**Task goal**
According to the forum post on Portuguese characters, which newsgroup posts does the writer have trouble reading in NewsMan, and in what case do their characters still display correctly?

**Passage shown**
★ ★ ★ ★ ★ ★ ★

| View previous topic :: View next topic |
| Author |
Message |
Rick New User

Joined: 22 Jul 2007 Posts: 2
|
Posted: Sun Jul 22, 2007 11:45 pm Post subject: Portuguese Characters in Unicode (UTF-8) or Quoted-Printable |
|
|
Hi,
I'm a Portuguese user (from Portugal) of the Registered version of NewsMan Pro 2.7 (Build 2.7.0.2).
Congratulations to the developers for building a great software program!
Unfortunately, I'm having some problems reading some posts in Portuguese newsgroups, that have accented Portuguese letters (characters with accents), like á ("a acute"), ã, ("a tilde") ç ("c cedilla") and others (entered using Portuguese keyboards).
To sum up:
1 - If the post was done using the ISO-8859-1 ("Latin 1") encoding with 8 bit characters, all the characters appear as they should in NewsMan.

★ ★ ★ ★ ★ ★ ★

(Collected data)
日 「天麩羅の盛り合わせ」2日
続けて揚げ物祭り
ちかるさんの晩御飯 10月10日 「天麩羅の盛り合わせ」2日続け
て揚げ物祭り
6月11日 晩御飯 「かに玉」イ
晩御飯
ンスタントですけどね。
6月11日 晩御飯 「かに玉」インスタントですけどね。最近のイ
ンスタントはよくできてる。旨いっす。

★ ★ ★ ★ ★ ★ ★

**Exercise output**
The writer has trouble reading posts in Portuguese newsgroups that contain accented Portuguese letters typed on Portuguese keyboards, such as á, ã and ç. When such a post uses the ISO-8859-1 ("Latin 1") encoding with 8-bit characters, all the characters display correctly in NewsMan.